The central dilemma is whether to prioritise faster, technocratic responses to emergent drug harms or to prioritise democratic accountability and parliamentary oversight; the Bill opts for the latter, but in doing so it potentially sacrifices the agility that enforcement and public‑health authorities rely on to react quickly to new substances.

The Bill trades administrative speed for democratic oversight. Requiring affirmative approval by both Houses makes the scheduling decision transparent and politically accountable, but the extra procedural steps will lengthen the time between a scientific or enforcement recommendation and the legal imposition of controls.

That lag is a concrete operational risk where new psychoactive substances spread rapidly and where temporary measures have historically been used to buy time.

The phrase 'consultation with, or on the recommendation of, the Advisory Council' leaves room for ambiguity about how much weight the ACMD must be given and whether the Secretary can proceed against the Council’s advice after mere consultation.
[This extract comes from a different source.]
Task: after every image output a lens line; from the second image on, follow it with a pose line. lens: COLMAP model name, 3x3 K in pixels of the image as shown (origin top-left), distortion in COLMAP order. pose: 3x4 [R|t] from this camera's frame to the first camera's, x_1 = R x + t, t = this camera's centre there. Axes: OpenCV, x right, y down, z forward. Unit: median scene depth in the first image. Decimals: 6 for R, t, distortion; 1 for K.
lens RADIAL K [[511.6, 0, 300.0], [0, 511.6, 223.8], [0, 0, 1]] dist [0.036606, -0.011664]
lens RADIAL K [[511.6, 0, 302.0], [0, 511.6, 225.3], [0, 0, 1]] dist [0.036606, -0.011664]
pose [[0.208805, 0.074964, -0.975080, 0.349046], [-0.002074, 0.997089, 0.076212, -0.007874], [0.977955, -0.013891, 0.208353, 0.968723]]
The carve-out from section 31’s general regulation rules further complicates matters: by treating the new power as exceptional, the Bill alters how other SI procedures and safeguards apply, which could produce drafting disputes and legal challenges about the correct parliamentary and judicial routes for challenge.
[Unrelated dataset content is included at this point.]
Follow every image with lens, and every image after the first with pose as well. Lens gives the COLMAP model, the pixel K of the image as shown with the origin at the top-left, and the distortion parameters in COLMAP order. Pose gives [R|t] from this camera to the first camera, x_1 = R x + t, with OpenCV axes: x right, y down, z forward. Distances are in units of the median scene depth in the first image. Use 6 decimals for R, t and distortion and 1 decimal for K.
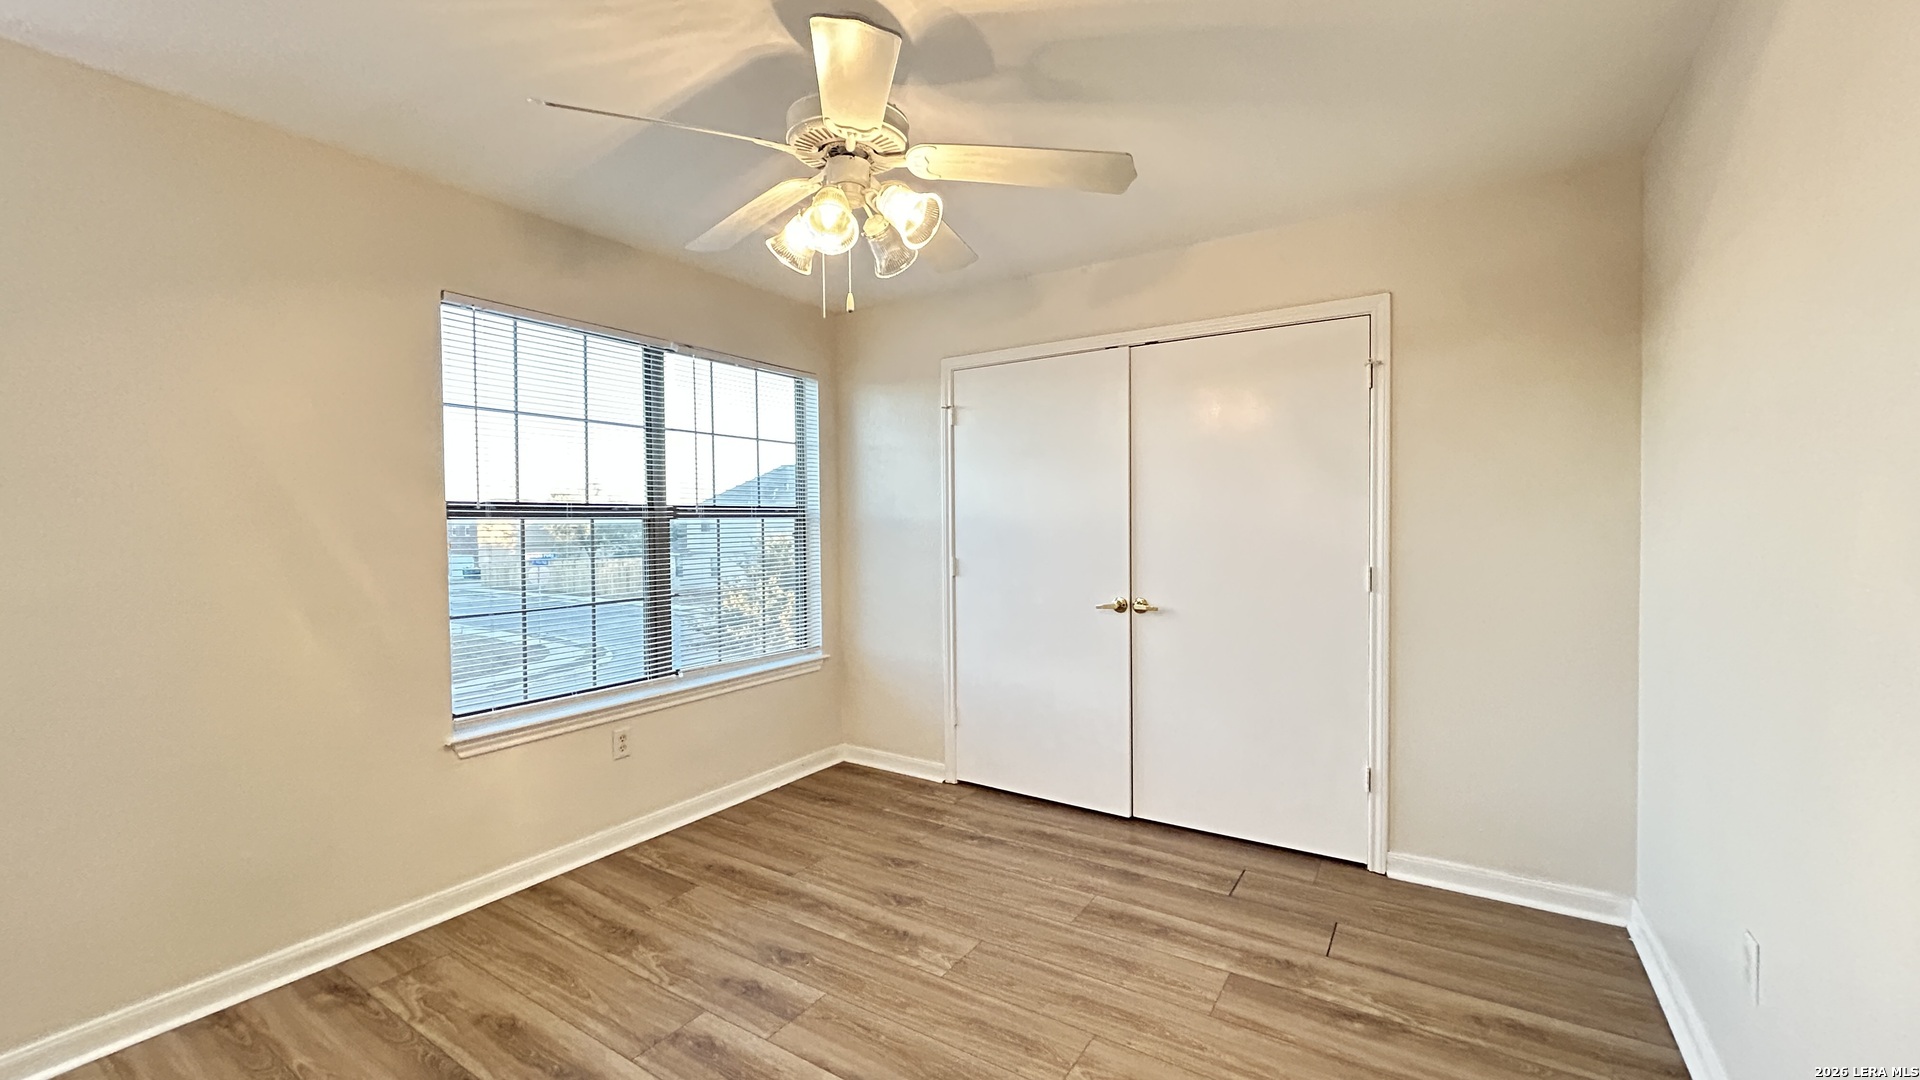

Finally, the transitional savings create a two‑track historical record where some entries in Schedule 2 were made under the prior regime and others under the new SI/affirmative route; that inconsistency may matter in litigation, retrospective reviews, or when agencies trace the legal ancestry of particular listings. Practically, stakeholders will need guidance on timing, how ACMD advice will be published, and how temporary public-health urgencies will be managed under an affirmative parliamentary timetable.